Any improper changes or repair work carried out by the buyer or third parties without our prior consent does not absolve us of liability for the resulting consequences.
We assume no liability for free sales support measures (technical advice, preparation of plans, designs, and calculations, etc.)
Compensation, Liability
We are liable in accordance with the statutory provisions, provided the customer asserts claims for damages that are based on intent or gross negligence, including intent and gross negligence by our representatives or vicarious agents, or if we negligently breach a significant contractual obligation. Essential contractual obligations are those whose fulfillment enables the proper execution of the contract in the first place and on the compliance of which the contracting party regularly relies and may rely on. Insofar as we are not accused of intentional breach of contract, the liability for damages in the cases mentioned in this paragraph is void for the foreseeable, typically occurring damage.
Liability for culpable injury to life, body or health remains unaffected; this also applies to mandatory liability under the Product Liability Act.
Claims for damages that go beyond the liability mentioned in paragraphs 1 and 2 are excluded. This limitation of liability also applies if the customer demands compensation for futile expenses instead of a claim for compensation for the damage instead of the performance.
Insofar as the liability for damages is excluded or limited with respect to us, this also applies with regard to the personal liability for damages of our employees, workers, staff, representatives and vicarious agents.
We do not assume any responsibility or liability for production failures that may occur at the customer or at third parties. This includes any interruptions, delays or failures in production resulting from the use of our products.
Final Provisions
The assignment of all claims arising from the contract, including warranty claims, is only permissible with our consent.
The termination of the contract must be in writing.
If the buyer is a merchant, a public-law legal entity, or a public-law special fund, the court responsible for our company's headquarters is exclusively competent.
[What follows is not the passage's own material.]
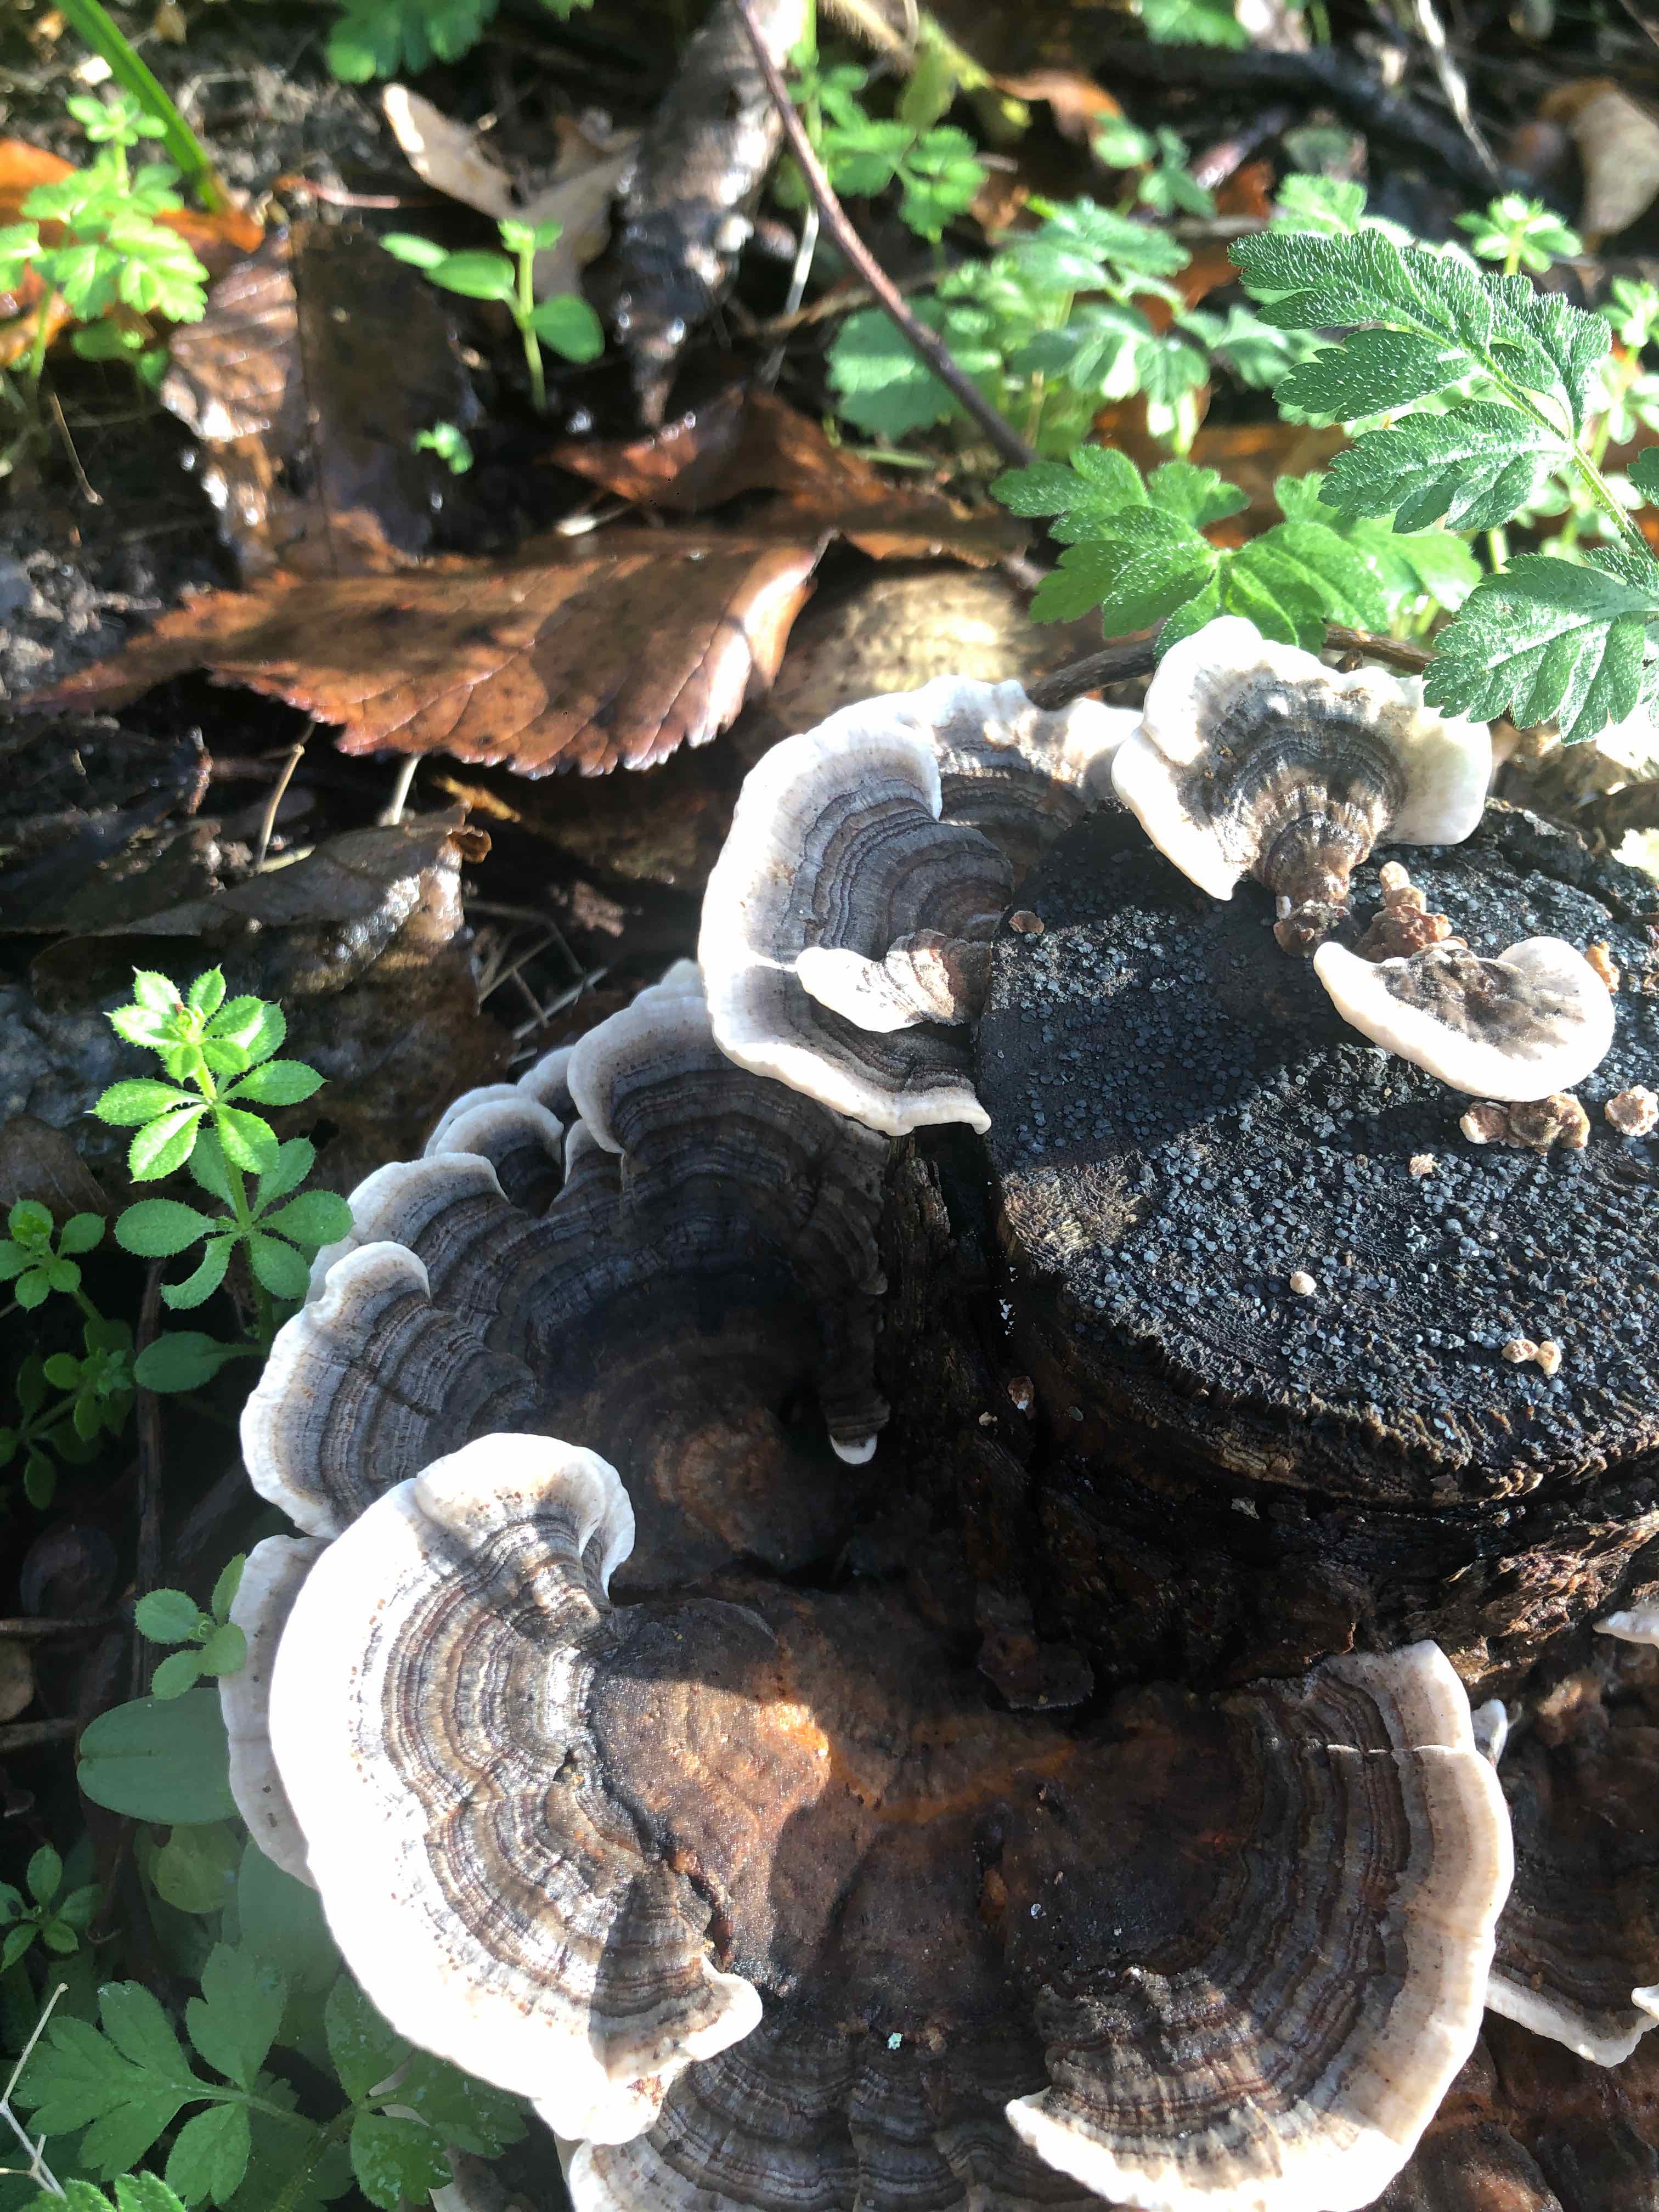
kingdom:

However, we reserve the right to sue the buyer at his general place of jurisdiction.
The buyer agrees that we may name him in our advertising as a reference.
If a provision of these conditions or part of a provision is or becomes invalid, the remaining provisions or the remaining part of the provision remain valid.
Portuguese law applies exclusively, excluding the United Nations Convention on Contracts for the International Sale of Goods of April 11, 1980.